2014 has been a challenging year for me. My faith in God and in myself was tested. But what's good about tests is that there are two results available: you succeed or you fail. Not all who face trials come out as wounded individuals. Some come out as survivors. In all honesty, I can say that I survived the test and came out as a better individual.
I became wiser and stronger to let go of things that aren't meant for me and I became braver to step on a different path which is way out of my comfort zone. I learn how to forgive the people who haven't treated me fairly. I learn to let go of hatred and chose to dwell on the positive side. It has not been an easy journey. It took me long hours of crying and contemplating.
Months of looking for the best field for me to serve as my ground zero. It was hard, and tiring and obviously a lot of effort was exerted. But after many months, I have talked seriously with myself and the Lord. I asked for His divine providence. It is really on those difficult times that we will be able to see His omniscence and omnipotence. I had encountered several rejections this year and sometimes I cant help but ask Him why? Or even why me? But just when I am about to lose hope and just laid to His feet everything, like giving Him the steering wheel of my life, there He took me to the right path. He really knows what my heart wanted, and He never made me settle for less than I deserve, and with that I am completely thankful.

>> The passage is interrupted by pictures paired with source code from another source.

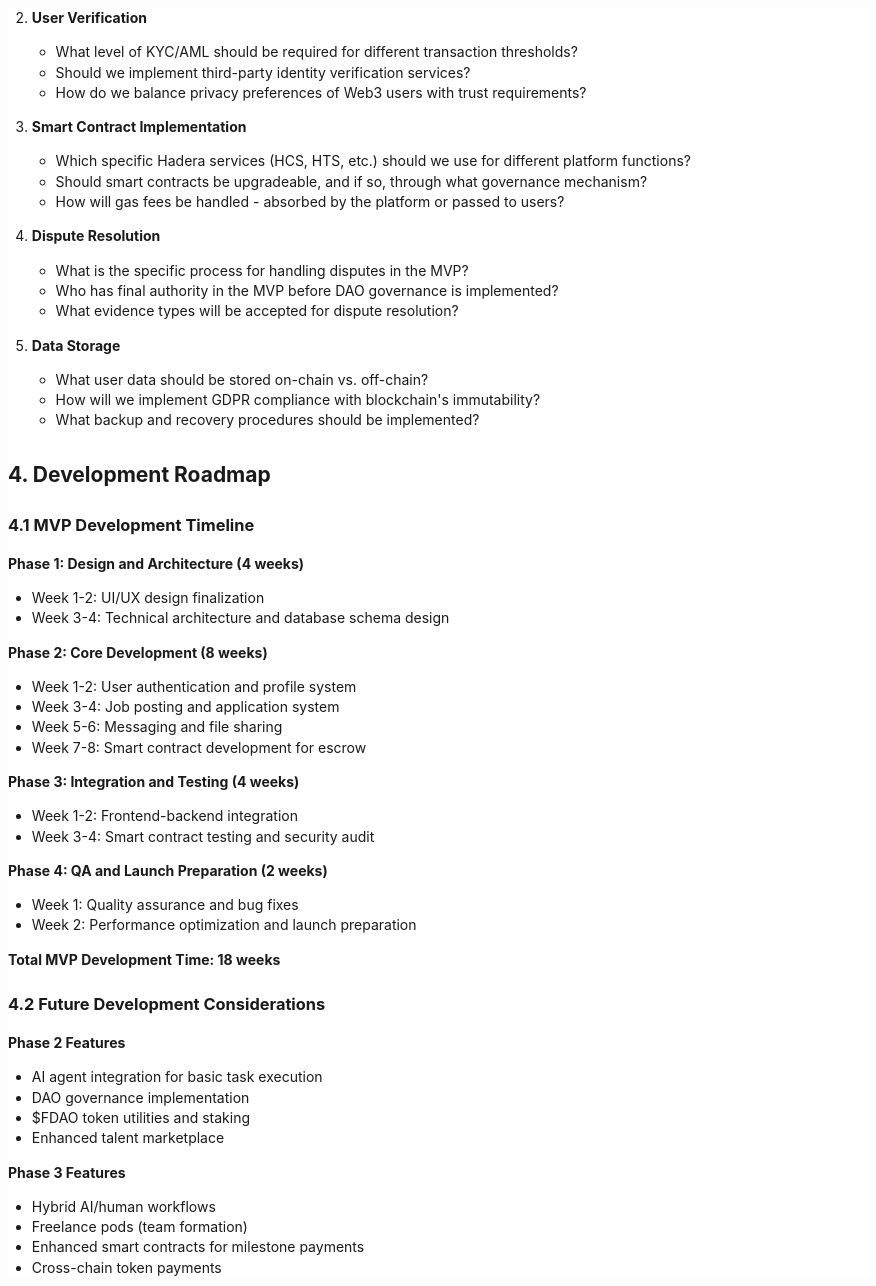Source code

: 2. **User Verification**
   - What level of KYC/AML should be required for different transaction thresholds?
   - Should we implement third-party identity verification services?
   - How do we balance privacy preferences of Web3 users with trust requirements?

3. **Smart Contract Implementation**
   - Which specific Hadera services (HCS, HTS, etc.) should we use for different platform functions?
   - Should smart contracts be upgradeable, and if so, through what governance mechanism?
   - How will gas fees be handled - absorbed by the platform or passed to users?

4. **Dispute Resolution**
   - What is the specific process for handling disputes in the MVP?
   - Who has final authority in the MVP before DAO governance is implemented?
   - What evidence types will be accepted for dispute resolution?

5. **Data Storage**
   - What user data should be stored on-chain vs. off-chain?
   - How will we implement GDPR compliance with blockchain's immutability?
   - What backup and recovery procedures should be implemented?

## 4. Development Roadmap

### 4.1 MVP Development Timeline

**Phase 1: Design and Architecture (4 weeks)**
- Week 1-2: UI/UX design finalization
- Week 3-4: Technical architecture and database schema design

**Phase 2: Core Development (8 weeks)**
- Week 1-2: User authentication and profile system
- Week 3-4: Job posting and application system
- Week 5-6: Messaging and file sharing
- Week 7-8: Smart contract development for escrow

**Phase 3: Integration and Testing (4 weeks)**
- Week 1-2: Frontend-backend integration
- Week 3-4: Smart contract testing and security audit

**Phase 4: QA and Launch Preparation (2 weeks)**
- Week 1: Quality assurance and bug fixes
- Week 2: Performance optimization and launch preparation

**Total MVP Development Time: 18 weeks**

### 4.2 Future Development Considerations

**Phase 2 Features**
- AI agent integration for basic task execution
- DAO governance implementation
- $FDAO token utilities and staking
- Enhanced talent marketplace

**Phase 3 Features**
- Hybrid AI/human workflows
- Freelance pods (team formation)
- Enhanced smart contracts for milestone payments
- Cross-chain token payments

After all that had happened, I was just thankful with everthing that has happened to me in the past year. Lord, thank you for everthing. I won't give much emphasis on the good and happy times coz I know I had made it a habit to thank You for those kind of things. But let me thank You for the trials and the struggles I faced this year because on those trials, I became a better person and also, Lord, thank you for the presence of the people I value who never gave up on cheering me when all I do was cry. Thank You Lord for Your guidance. It was You who made this all possible, and with that, I cannot find a word to describe how much I am competely thankful.